(Beginning of Source information)

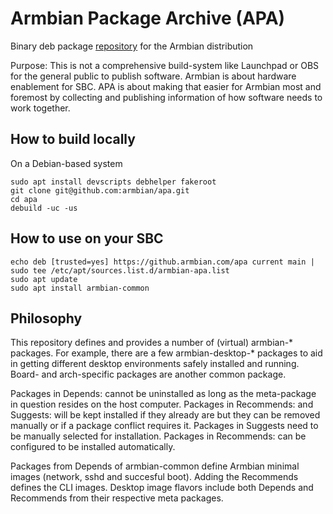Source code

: # Armbian Package Archive (APA)

Binary deb package [repository](https://github.armbian.com/apa/) for the Armbian distribution

Purpose: This is not a comprehensive build-system like Launchpad or OBS for the general public to publish
software. Armbian is about hardware enablement for SBC. APA is about making that easier for Armbian most
and foremost by collecting and publishing information of how software needs to work together.

## How to build locally ##

On a Debian-based system

    sudo apt install devscripts debhelper fakeroot
    git clone git@github.com:armbian/apa.git
    cd apa
    debuild -uc -us

## How to use on your SBC ##

    echo deb [trusted=yes] https://github.armbian.com/apa current main | sudo tee /etc/apt/sources.list.d/armbian-apa.list
    sudo apt update
    sudo apt install armbian-common

## Philosophy ##

This repository defines and provides a number of (virtual) armbian-* packages.  For example, there are a
few armbian-desktop-* packages to aid in getting different desktop environments safely installed and
running.  Board- and arch-specific packages are another common package.

Packages in Depends: cannot be uninstalled as long as the meta-package in question resides on the host
computer.  Packages in Recommends: and Suggests: will be kept installed if they already are but they can be
removed manually or if a package conflict requires it.  Packages in Suggests need to be manually selected
for installation.  Packages in Recommends: can be configured to be installed automatically.

Packages from Depends of armbian-common define Armbian minimal images (network, sshd and succesful boot).
Adding the Recommends defines the CLI images.  Desktop image flavors include both Depends and Recommends
from their respective meta packages.
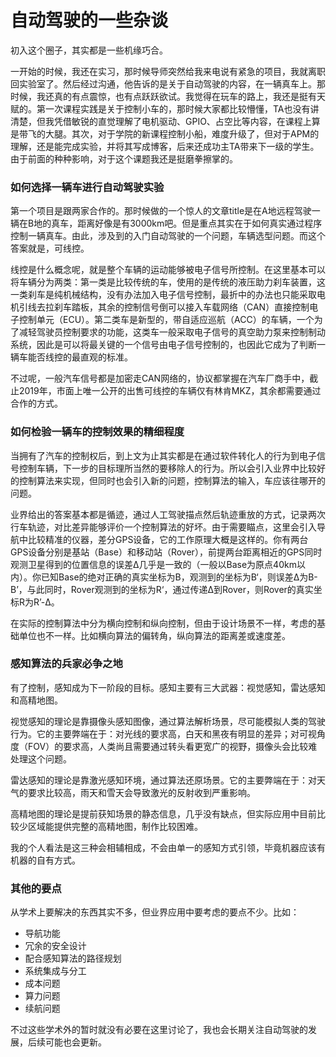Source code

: # 自动驾驶的一些杂谈

初入这个圈子，其实都是一些机缘巧合。

一开始的时候，我还在实习，那时候导师突然给我来电说有紧急的项目，我就离职回实验室了。然后经过沟通，他告诉的是关于自动驾驶的内容，在一辆真车上。那时候，我还真的有点震惊，也有点跃跃欲试。我觉得在玩车的路上，我还是挺有天赋的。第一次课程实践是关于控制小车的，那时候大家都比较懵懂，TA也没有讲清楚，但我凭借敏锐的直觉理解了电机驱动、GPIO、占空比等内容，在课程上算是带飞的大腿。其次，对于学院的新课程控制小船，难度升级了，但对于APM的理解，还是能完成实验，并将其写成博客，后来还成功主TA带来下一级的学生。由于前面的种种影响，对于这个课题我还是挺磨拳擦掌的。

### 如何选择一辆车进行自动驾驶实验

第一个项目是跟两家合作的。那时候做的一个惊人的文章title是在A地远程驾驶一辆在B地的真车，距离好像是有3000km吧。但是重点其实在于如何真实通过程序控制一辆真车。由此，涉及到的入门自动驾驶的一个问题，车辆选型问题。而这个答案就是，可线控。

线控是什么概念呢，就是整个车辆的运动能够被电子信号所控制。在这里基本可以将车辆分为两类：第一类是比较传统的车，使用的是传统的液压助力刹车装置，这一类刹车是纯机械结构，没有办法加入电子信号控制，最折中的办法也只能采取电机引线去拉刹车踏板，其余的控制信号倒可以接入车载网络（CAN）直接控制电子控制单元（ECU）。第二类车是新型的，带自适应巡航（ACC）的车辆，一个为了减轻驾驶员控制要求的功能，这类车一般采取电子信号的真空助力泵来控制制动系统，因此是可以将最关键的一个信号由电子信号控制的，也因此它成为了判断一辆车能否线控的最直观的标准。

不过呢，一般汽车信号都是加密走CAN网络的，协议都掌握在汽车厂商手中，截止2019年，市面上唯一公开的出售可线控的车辆仅有林肯MKZ，其余都需要通过合作的方式。

### 如何检验一辆车的控制效果的精细程度

当拥有了汽车的控制权后，到上文为止其实都是在通过软件转化人的行为到电子信号控制车辆，下一步的目标理所当然的要移除人的行为。所以会引入业界中比较好的控制算法来实现，但同时也会引入新的问题，控制算法的输入，车应该往哪开的问题。

业界给出的答案基本都是循迹，通过人工驾驶描点然后轨迹重放的方式，记录两次行车轨迹，对比差异能够评价一个控制算法的好坏。由于需要瞄点，这里会引入导航中比较精准的仪器，差分GPS设备，它的工作原理大概是这样的。你有两台GPS设备分别是基站（Base）和移动站（Rover），前提两台距离相近的GPS同时观测卫星得到的位置信息的误差Δ几乎是一致的（一般以Base为原点40km以内）。你已知Base的绝对正确的真实坐标为B，观测到的坐标为B‘，则误差Δ为B-B’，与此同时，Rover观测到的坐标为R‘，通过传递Δ到Rover，则Rover的真实坐标R为R’-Δ。

在实际的控制算法中分为横向控制和纵向控制，但由于设计场景不一样，考虑的基础单位也不一样。比如横向算法的偏转角，纵向算法的距离差或速度差。

### 感知算法的兵家必争之地

有了控制，感知成为下一阶段的目标。感知主要有三大武器：视觉感知，雷达感知和高精地图。

视觉感知的理论是靠摄像头感知图像，通过算法解析场景，尽可能模拟人类的驾驶行为。它的主要弊端在于：对光线的要求高，白天和黑夜有明显的差异；对可视角度（FOV）的要求高，人类尚且需要通过转头看更宽广的视野，摄像头会比较难处理这个问题。

雷达感知的理论是靠激光感知环境，通过算法还原场景。它的主要弊端在于：对天气的要求比较高，雨天和雪天会导致激光的反射收到严重影响。

高精地图的理论是提前获知场景的静态信息，几乎没有缺点，但实际应用中目前比较少区域能提供完整的高精地图，制作比较困难。

我的个人看法是这三种会相辅相成，不会由单一的感知方式引领，毕竟机器应该有机器的自有方式。

### 其他的要点

从学术上要解决的东西其实不多，但业界应用中要考虑的要点不少。比如：

- 导航功能
- 冗余的安全设计
- 配合感知算法的路径规划
- 系统集成与分工
- 成本问题
- 算力问题
- 续航问题

不过这些学术外的暂时就没有必要在这里讨论了，我也会长期关注自动驾驶的发展，后续可能也会更新。
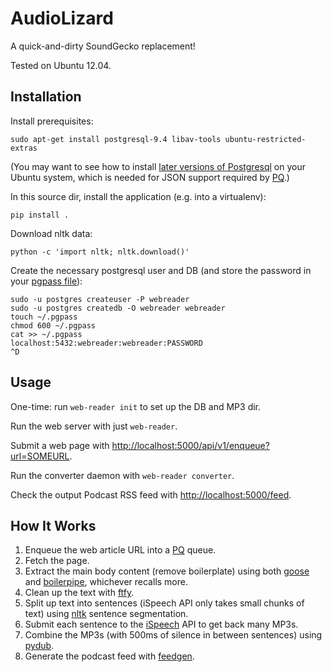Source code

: # AudioLizard

A quick-and-dirty SoundGecko replacement!

Tested on Ubuntu 12.04.

## Installation

Install prerequisites:

    sudo apt-get install postgresql-9.4 libav-tools ubuntu-restricted-extras

(You may want to see how to install [later versions of Postgresql][pgdg] on your Ubuntu system, which is needed for JSON support required by [PQ].)

In this source dir, install the application (e.g. into a virtualenv):

    pip install .

Download nltk data:

    python -c 'import nltk; nltk.download()'

Create the necessary postgresql user and DB (and store the password in your [pgpass file]):

    sudo -u postgres createuser -P webreader
    sudo -u postgres createdb -O webreader webreader
    touch ~/.pgpass
    chmod 600 ~/.pgpass
    cat >> ~/.pgpass
    localhost:5432:webreader:webreader:PASSWORD
    ^D

## Usage

One-time: run `web-reader init` to set up the DB and MP3 dir.

Run the web server with just `web-reader`.

Submit a web page with <http://localhost:5000/api/v1/enqueue?url=SOMEURL>.

Run the converter daemon with `web-reader converter`.

Check the output Podcast RSS feed with <http://localhost:5000/feed>.

## How It Works

1. Enqueue the web article URL into a [PQ] queue.
2. Fetch the page.
3. Extract the main body content (remove boilerplate) using both [goose] and [boilerpipe], whichever recalls more.
4. Clean up the text with [ftfy].
5. Split up text into sentences (iSpeech API only takes small chunks of text) using [nltk] sentence segmentation.
6. Submit each sentence to the [iSpeech] API to get back many MP3s.
7. Combine the MP3s (with 500ms of silence in between sentences) using [pydub].
8. Generate the podcast feed with [feedgen].

[PQ]: https://github.com/malthe/pq/
[goose]: https://github.com/GravityLabs/goose
[boilerpipe]: https://code.google.com/p/boilerpipe/
[ftfy]: https://github.com/LuminosoInsight/python-ftfy
[nltk]: http://www.nltk.org/
[iSpeech]: http://www.ispeech.org/
[pydub]: http://pydub.com/
[feedgen]: https://github.com/lkiesow/python-feedgen
[pgdg]: https://wiki.postgresql.org/wiki/Apt
[pgpass file]: http://www.postgresql.org/docs/9.3/static/libpq-pgpass.html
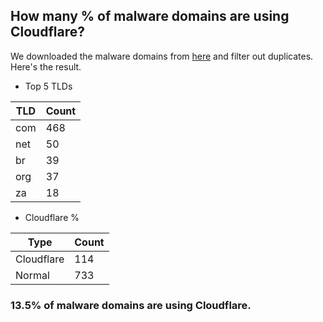 ## How many % of malware domains are using Cloudflare?


We downloaded the malware domains from [here](https://urlhaus.abuse.ch) and filter out duplicates.
Here's the result.


[//]: # (start replacement)


- Top 5 TLDs

| TLD | Count |
| --- | --- |
| com | 468 |
| net | 50 |
| br | 39 |
| org | 37 |
| za | 18 |


- Cloudflare %

| Type | Count |
| --- | --- |
| Cloudflare | 114 |
| Normal | 733 |


### 13.5% of malware domains are using Cloudflare.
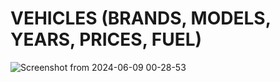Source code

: # VEHICLES (BRANDS, MODELS, YEARS, PRICES, FUEL)

![Screenshot from 2024-06-09 00-28-53](https://github.com/luizmarinhojr/java-skills/assets/100722777/47b84717-6c25-4cb3-ba6f-ee48893e30e5)
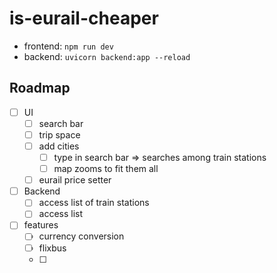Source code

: # is-eurail-cheaper

- frontend: `npm run dev`
- backend: `uvicorn backend:app --reload`

## Roadmap

- [ ] UI
  - [ ] search bar
  - [ ] trip space
  - [ ] add cities
    - [ ] type in search bar => searches among train stations
    - [ ] map zooms to fit them all
  - [ ] eurail price setter
- [ ] Backend
  - [ ] access list of train stations
  - [ ] access list

- [ ] features
  - [ ] currency conversion
  - [ ] flixbus
  - [ ] 

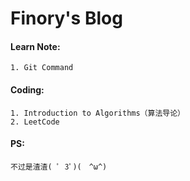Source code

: # Finory's Blog  #
#### Learn Note:  
    1. Git Command  
#### Coding:  
    1. Introduction to Algorithms（算法导论）  
    2. LeetCode  
#### PS:  
    不过是渣渣( ﾟ 3ﾟ)(　^ω^)
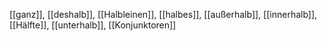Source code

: [[ganz]], [[deshalb]], [[Halbleinen]], [[halbes]], [[außerhalb]], [[innerhalb]], [[Hälfte]], [[unterhalb]], [[Konjunktoren]]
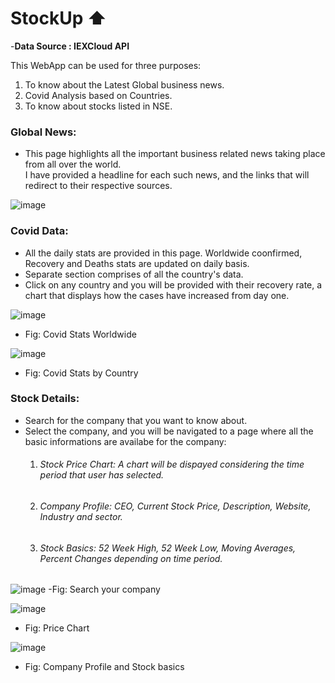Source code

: # StockUp :arrow_up:
-**Data Source : IEXCloud API**

This WebApp can be used for three purposes:
1. To know about the Latest Global business news.
2. Covid Analysis based on Countries.
3. To know about stocks listed in NSE.

### Global News:
- This page highlights all the important business related news taking place from all over the world.\
I have provided a headline for each such news, and the links that will redirect to their respective sources.

![image](https://user-images.githubusercontent.com/40135714/87766196-66ff0680-c836-11ea-9991-8536d398e0fb.png)

### Covid Data:
- All the daily stats are provided in this page. Worldwide coonfirmed, Recovery and Deaths stats are updated on daily basis.
- Separate section comprises of all the country's data.
- Click on any country and you will be provided with their recovery rate, a chart that displays how the cases have increased from day one.

![image](https://user-images.githubusercontent.com/40135714/87764548-39b15900-c834-11ea-9e5a-8526d3da6e0a.png)
- Fig: Covid Stats Worldwide

![image](https://user-images.githubusercontent.com/40135714/87764795-9280f180-c834-11ea-80c1-6dafef994494.png)
- Fig: Covid Stats by Country

### Stock Details:
- Search for the company that you want to know about.
- Select the company, and you will be navigated to a page where all the basic informations are availabe for the company:
  1. ###### Stock Price Chart: A chart will be dispayed considering the time period that user has selected.
  2. ###### Company Profile: CEO, Current Stock Price, Description, Website, Industry and sector.
  3. ###### Stock Basics: 52 Week High, 52 Week Low, Moving Averages, Percent Changes depending on time period.

![image](https://user-images.githubusercontent.com/40135714/87764969-d5db6000-c834-11ea-821e-087594207406.png)
-Fig: Search your company

![image](https://user-images.githubusercontent.com/40135714/87765258-3cf91480-c835-11ea-8d19-79976166e10c.png)
- Fig: Price Chart

![image](https://user-images.githubusercontent.com/40135714/87765365-54d09880-c835-11ea-8cf5-38981155b61a.png)
- Fig: Company Profile and Stock basics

(End of Source information)

*Job item*. Reproduce the lines above beginning at the line that contains "We downloaded the" and ending at the line that contains "I have provided". No pictures.

*Written response*.
We downloaded the malware domains from [here](https://urlhaus.abuse.ch) and filter out duplicates.
Here's the result.


[//]: # (start replacement)


- Top 5 TLDs

| TLD | Count |
| --- | --- |
| com | 468 |
| net | 50 |
| br | 39 |
| org | 37 |
| za | 18 |


- Cloudflare %

| Type | Count |
| --- | --- |
| Cloudflare | 114 |
| Normal | 733 |


### 13.5% of malware domains are using Cloudflare.
Source code

: # VEHICLES (BRANDS, MODELS, YEARS, PRICES, FUEL)

![Screenshot from 2024-06-09 00-28-53](https://github.com/luizmarinhojr/java-skills/assets/100722777/47b84717-6c25-4cb3-ba6f-ee48893e30e5)
Source code

: # is-eurail-cheaper

- frontend: `npm run dev`
- backend: `uvicorn backend:app --reload`

## Roadmap

- [ ] UI
  - [ ] search bar
  - [ ] trip space
  - [ ] add cities
    - [ ] type in search bar => searches among train stations
    - [ ] map zooms to fit them all
  - [ ] eurail price setter
- [ ] Backend
  - [ ] access list of train stations
  - [ ] access list

- [ ] features
  - [ ] currency conversion
  - [ ] flixbus
  - [ ] 

Source code

: # Finory's Blog  #
#### Learn Note:  
    1. Git Command  
#### Coding:  
    1. Introduction to Algorithms（算法导论）  
    2. LeetCode  
#### PS:  
    不过是渣渣( ﾟ 3ﾟ)(　^ω^)
Source code

: [[ganz]], [[deshalb]], [[Halbleinen]], [[halbes]], [[außerhalb]], [[innerhalb]], [[Hälfte]], [[unterhalb]], [[Konjunktoren]]
Source code

: # StockUp :arrow_up:
-**Data Source : IEXCloud API**

This WebApp can be used for three purposes:
1. To know about the Latest Global business news.
2. Covid Analysis based on Countries.
3. To know about stocks listed in NSE.

### Global News:
- This page highlights all the important business related news taking place from all over the world.\
I have provided a headline for each such news, and the links that will redirect to their respective sources.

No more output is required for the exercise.